I just want to thank you all for being here for me.. like. 24/7.. literally.. anytime of the day, everyone has an opinion or 2.. You dont know how much it means to me to find out how to clock a turbo, at 12:30 in the morning.. from 2 different people.. 

Yal are like a bunch of brothers.. Wes, Javiar, mike, Notanotherhonda(never cought your name.. tommy?) and even mike young too..


yal are my turbo bro's..

thanks for being there yal..


----------



## morepower2 (Apr 19, 2002)

Chuck said:


> I just want to thank you all for being here for me.. like. 24/7.. literally.. anytime of the day, everyone has an opinion or 2.. You dont know how much it means to me to find out how to clock a turbo, at 12:30 in the morning.. from 2 different people..
> 
> Yal are like a bunch of brothers.. Wes, Javiar, mike, Notanotherhonda(never cought your name.. tommy?) and even mike young too..
> 
> ...


Anytime bro.

Mike


----------



## NotAnotherHonda (Aug 7, 2003)

yea, my names tommy....

yea man...good luck with your shit...i cant wait to see it


----------



## wes (Apr 30, 2002)

I hop eit works out for you.

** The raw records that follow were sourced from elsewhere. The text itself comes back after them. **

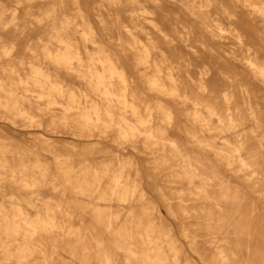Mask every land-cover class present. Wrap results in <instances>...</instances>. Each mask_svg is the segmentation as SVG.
<instances>
[{
	"label": "clouds",
	"instance_id": "9594fccd",
	"mask_svg": "<svg viewBox=\"0 0 264 264\" xmlns=\"http://www.w3.org/2000/svg\"><path fill=\"white\" fill-rule=\"evenodd\" d=\"M0 264H264V0H0Z\"/></svg>",
	"mask_w": 264,
	"mask_h": 264
}]
</instances>
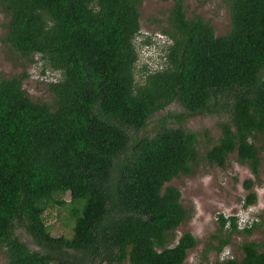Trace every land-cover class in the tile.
<instances>
[{
    "label": "trees",
    "instance_id": "trees-1",
    "mask_svg": "<svg viewBox=\"0 0 264 264\" xmlns=\"http://www.w3.org/2000/svg\"><path fill=\"white\" fill-rule=\"evenodd\" d=\"M143 0H0L2 41L22 72L0 77V251L6 264H183L198 241L178 228L190 217L171 181L197 171L200 134L186 113L150 118L179 103L189 115L225 111L221 135L205 160L224 167L235 153L255 179L243 186L244 207L258 195L264 155V0H226L231 27L216 35L202 16L188 17L173 0L160 31L171 43L165 65L135 81L134 39ZM43 60L60 72L52 102L23 87L27 69ZM171 120H174L171 122ZM70 195V237L45 222L55 195ZM217 253L239 229L218 217ZM21 231L38 246L32 249ZM241 257L216 264H264V241L243 242Z\"/></svg>",
    "mask_w": 264,
    "mask_h": 264
},
{
    "label": "rangeland",
    "instance_id": "rangeland-1",
    "mask_svg": "<svg viewBox=\"0 0 264 264\" xmlns=\"http://www.w3.org/2000/svg\"><path fill=\"white\" fill-rule=\"evenodd\" d=\"M172 4L173 0H143L142 2L140 7L141 30L134 39L138 55L134 68L137 84L144 82V71H154L165 65L158 56L160 51L158 37L164 36L169 43V39L159 29L162 26L161 21L168 15ZM184 4L188 17L202 16L213 25L216 35H223L230 29L231 17L226 0H184ZM5 21L6 17L0 10V77L18 75L22 72L20 62L2 41L6 30ZM35 58L38 63L28 67L29 77L24 81L23 87L33 100L52 102L53 96L47 84L58 81L60 72L47 68L43 74L41 72L43 60L40 55H36ZM176 113H186L187 119L183 121V124L200 134L198 148L201 155L194 175H182L171 181V184L181 190L182 204L191 214V217L178 228L177 234L180 236L190 231L198 241L196 247L189 250L183 264H216L217 260L234 256L241 257L239 246L243 242L261 243L264 241V155L260 178L255 180L254 185V190L258 195L257 202L244 207L243 199L248 194V190L244 188L243 183L248 178L255 179L250 169L238 161L235 153L229 155L224 167L210 164L204 158L206 151L217 142L221 135L219 122L226 119L225 111L189 115L179 103H174L154 114L148 121L146 129L140 134H155L162 125L159 118H169L168 115ZM55 198L64 203L50 205L45 212V222L52 235L70 237L74 225L70 195L68 193L56 194ZM220 214L225 217H237L239 229H243L241 225L246 222H249L248 227L252 222L258 225L250 234H234L230 244L217 253L213 246L218 245V240L213 238V235L219 233L218 217ZM20 233L22 239L32 249H38L29 236L23 231ZM5 260L4 254L0 251V264H6ZM124 264L130 263L127 261Z\"/></svg>",
    "mask_w": 264,
    "mask_h": 264
},
{
    "label": "clouds",
    "instance_id": "clouds-1",
    "mask_svg": "<svg viewBox=\"0 0 264 264\" xmlns=\"http://www.w3.org/2000/svg\"><path fill=\"white\" fill-rule=\"evenodd\" d=\"M164 38L165 37L162 35L160 37H158V39H160V43H159L160 44V51H159L158 56H159L160 60H162V63L163 62L165 63V61H166V58H165L166 49H167L168 45H170V43H171V41L168 37L167 38L169 39V43Z\"/></svg>",
    "mask_w": 264,
    "mask_h": 264
},
{
    "label": "built area",
    "instance_id": "built-area-1",
    "mask_svg": "<svg viewBox=\"0 0 264 264\" xmlns=\"http://www.w3.org/2000/svg\"><path fill=\"white\" fill-rule=\"evenodd\" d=\"M247 223H249V222H246V223H242V225H241V228H245V227H248L249 225L247 226Z\"/></svg>",
    "mask_w": 264,
    "mask_h": 264
}]
</instances>
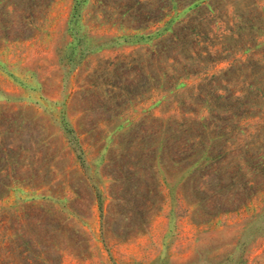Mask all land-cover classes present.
<instances>
[{"label":"rangeland","instance_id":"1","mask_svg":"<svg viewBox=\"0 0 264 264\" xmlns=\"http://www.w3.org/2000/svg\"><path fill=\"white\" fill-rule=\"evenodd\" d=\"M0 264H264V0H0Z\"/></svg>","mask_w":264,"mask_h":264}]
</instances>
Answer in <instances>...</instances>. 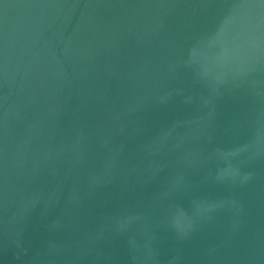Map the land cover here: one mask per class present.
Masks as SVG:
<instances>
[{
    "label": "water",
    "instance_id": "1",
    "mask_svg": "<svg viewBox=\"0 0 264 264\" xmlns=\"http://www.w3.org/2000/svg\"><path fill=\"white\" fill-rule=\"evenodd\" d=\"M0 264H264V0H0Z\"/></svg>",
    "mask_w": 264,
    "mask_h": 264
}]
</instances>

All I can say is take your time and do it right the first time. Don;t be afraid to spend some change on the proper fittings and whatnot. They can make all the difference. After all, it's only as good as it's weakest link.


----------



## James (Apr 29, 2002)

What are you guys doing up at 1230???


----------



## morepower2 (Apr 19, 2002)

James said:


> What are you guys doing up at 1230???


working.


----------



## NotAnotherHonda (Aug 7, 2003)

looking up porn


----------



## James (Apr 29, 2002)

all very honest answers.


----------



## Chuck (Nov 19, 2003)

lol.. at 12:30, im watching movies on the comp.. or looking at car stuff..


----------



## NotAnotherHonda (Aug 7, 2003)

Chuck said:


> lol.. at 12:30, im watching movies on the comp.. or looking at car stuff..



suuuuuuure


----------



## Chuck (Nov 19, 2003)

Your right.. im watching fast and the furious!!!


----------